J'ai bien téléchargé mes morceaux de musique de itunes >ipod touch.Je peux écouter chanson par chanson mais je voudrais lire mes morceaux en continu. Comment faire ?Merci pour votre aide


----------



## Macuserman (17 Janvier 2010)

Salut. 

Lance le menu iPod. Lance une chanson, peut importe laquelle. Ensuite tape sur l'écran. Et appuie sur la petite "boucle" une fois pour qu'elle devienne bleue. 

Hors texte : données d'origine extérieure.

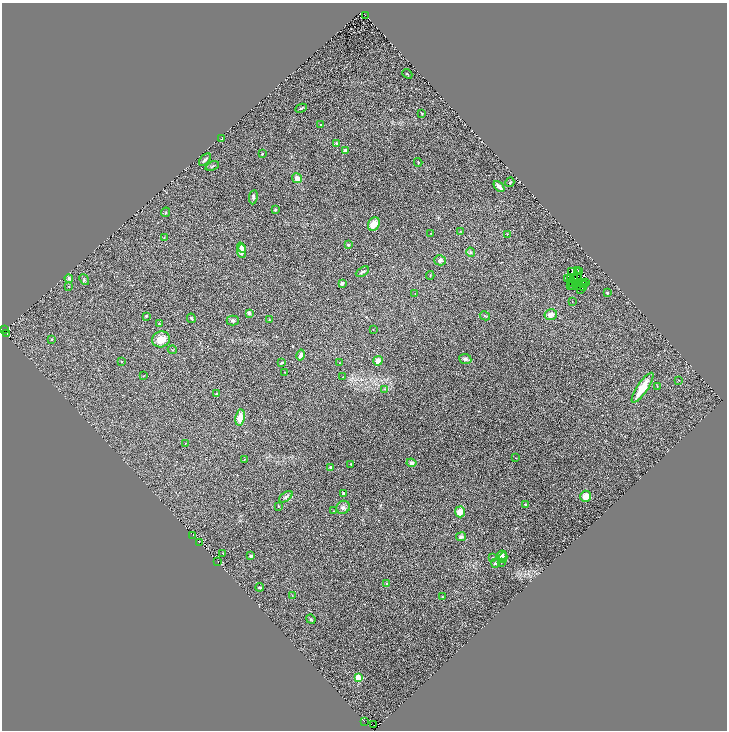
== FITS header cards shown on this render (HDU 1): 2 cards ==
NAXIS1  =                 1450
NAXIS2  =                 1456

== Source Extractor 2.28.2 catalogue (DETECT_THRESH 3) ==
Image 1450 x 1456 px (HDU 1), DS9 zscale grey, zoomed out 1/2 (1 PNG px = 2 x 2 image px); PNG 729 x 732 px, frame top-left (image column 2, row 1455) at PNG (2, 3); each listed source drawn as its Kron ellipse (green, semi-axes under 4 px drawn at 4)
Background 0.0183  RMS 0.014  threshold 0.0433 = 3 sigma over >= 5 px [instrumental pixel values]
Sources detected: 167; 50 cannot appear on this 1/2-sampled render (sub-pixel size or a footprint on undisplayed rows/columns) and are neither listed nor drawn; the other 117 listed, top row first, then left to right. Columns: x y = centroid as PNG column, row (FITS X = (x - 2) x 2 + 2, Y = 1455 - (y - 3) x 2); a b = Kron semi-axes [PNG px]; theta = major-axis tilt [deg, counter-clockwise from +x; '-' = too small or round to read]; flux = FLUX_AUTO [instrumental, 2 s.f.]
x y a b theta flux
365 15 2 1 - 1.7
407 74 5 2 - 1.3
301 108 6 2 26 2.8
422 113 2 2 - 2.3
321 125 3 2 - 2.9
222 139 4 2 - 1.9
337 144 3 3 - 8.2
345 150 4 4 - 9.3
262 154 2 2 - 4.9
205 159 7 3 46 5.5
418 162 4 2 - 2.2
212 166 7 3 20 3.7
297 178 5 4 - 17
510 182 5 3 - 3.2
499 187 6 3 -48 16
253 197 7 4 81 7.2
275 210 3 3 - 2.6
166 212 5 2 - 2.1
374 224 7 5 58 31
460 231 2 2 - 0.96
431 233 3 2 - 0.88
507 234 2 2 - 1.5
164 237 3 2 - 1.2
348 245 2 2 - 11
241 248 5 4 - 15
242 251 7 4 -83 15
470 252 5 3 - 4.3
440 260 6 5 - 9.8
571 271 2 1 - 2.4
578 271 2 1 - 2.2
580 271 2 1 - 1.9
362 272 7 3 29 5.3
430 275 4 2 - 1.3
577 276 2 1 - 0.42
69 278 4 3 - 7
575 278 2 1 - 0.37
568 279 3 1 - 2.1
570 279 2 1 - 0.12
84 280 6 3 -51 4.2
571 282 2 1 - 2.6
580 282 2 1 - 1.7
584 282 3 1 - 1.6
342 283 3 3 - 8.3
586 283 2 2 - 3.9
570 285 3 1 - 3
572 285 2 1 - 2.1
576 285 2 1 - 3
585 285 2 2 - 1.9
69 286 2 2 - 1.3
577 286 2 1 - 1.3
583 288 2 1 - 1.1
581 289 3 1 - 0.7
607 293 3 3 - 3.6
415 294 2 1 - 0.81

A tout hasard: qu'appelles-tu "écouter en continu" ?


----------



## alex193 (17 Janvier 2010)

pour moi, écouter en continu, c'est écouter plusieurs chansons de suite sans avoir à lancer la lecture à chaque fois. Est-ce que je suis plus claire ? Peut-être faut-il que je crée une liste avec plusieurs chansons dans itunes ?


----------



## Macuserman (17 Janvier 2010)

Alors ma méthode fonctionne si les morceaux à écouter sont aléatoirement importants.
Mais si tu ne veux écouter que certains morceaux alors oui tu passes par une liste de lecture (soit intelligente soit manuellement gérée !  ).

Zen&#8230; Et click !


----------



## alex193 (17 Janvier 2010)

Merci beaucoup pour ton aide et bonne soirée. Cdlt


----------



## Macuserman (17 Janvier 2010)

Bonne soirée à toi !
Toujours prêt à rendre service !


----------